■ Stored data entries
■ ■ ■
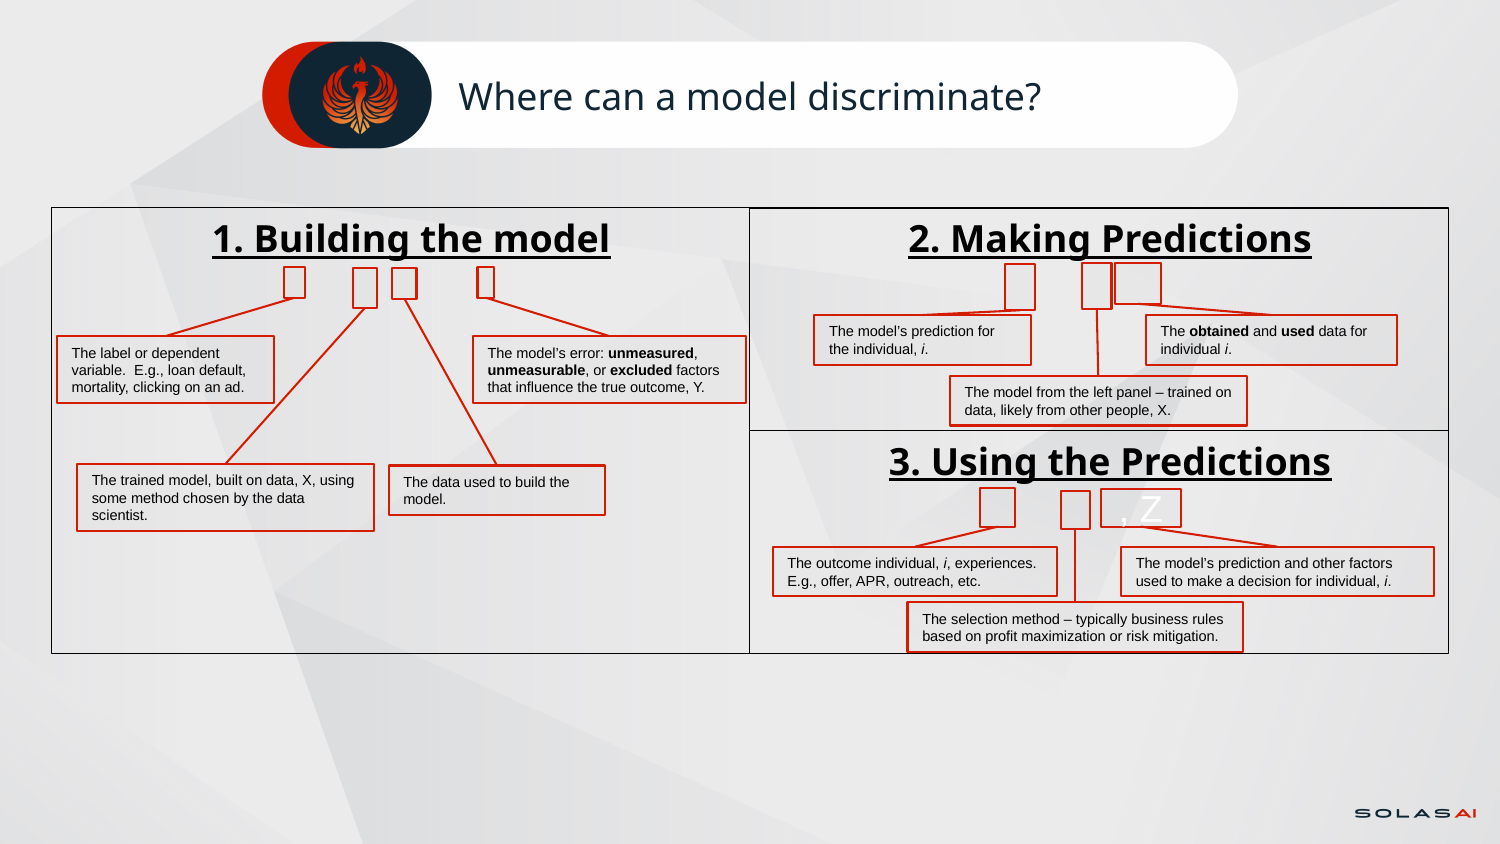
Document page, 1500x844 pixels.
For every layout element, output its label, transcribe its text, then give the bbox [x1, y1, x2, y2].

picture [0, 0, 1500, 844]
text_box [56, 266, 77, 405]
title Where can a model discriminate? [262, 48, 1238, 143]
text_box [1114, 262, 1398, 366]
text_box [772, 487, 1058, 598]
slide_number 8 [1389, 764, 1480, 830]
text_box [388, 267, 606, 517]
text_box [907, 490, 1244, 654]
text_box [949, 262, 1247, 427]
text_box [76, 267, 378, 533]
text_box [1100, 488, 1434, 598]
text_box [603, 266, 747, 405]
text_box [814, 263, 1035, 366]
■ ■ ■
■ JOB
Only an exact copy of the lines from the top of the entries through the line with "text_box [1114, 262, 1398, 366]", both included, should be given, with all pictures omitted.

■ YOUR RESPONSE
Document page, 1500x844 pixels.
For every layout element, output its label, transcribe its text, then give the bbox [x1, y1, x2, y2].

picture [0, 0, 1500, 844]
text_box [56, 266, 77, 405]
title Where can a model discriminate? [262, 48, 1238, 143]
text_box [1114, 262, 1398, 366]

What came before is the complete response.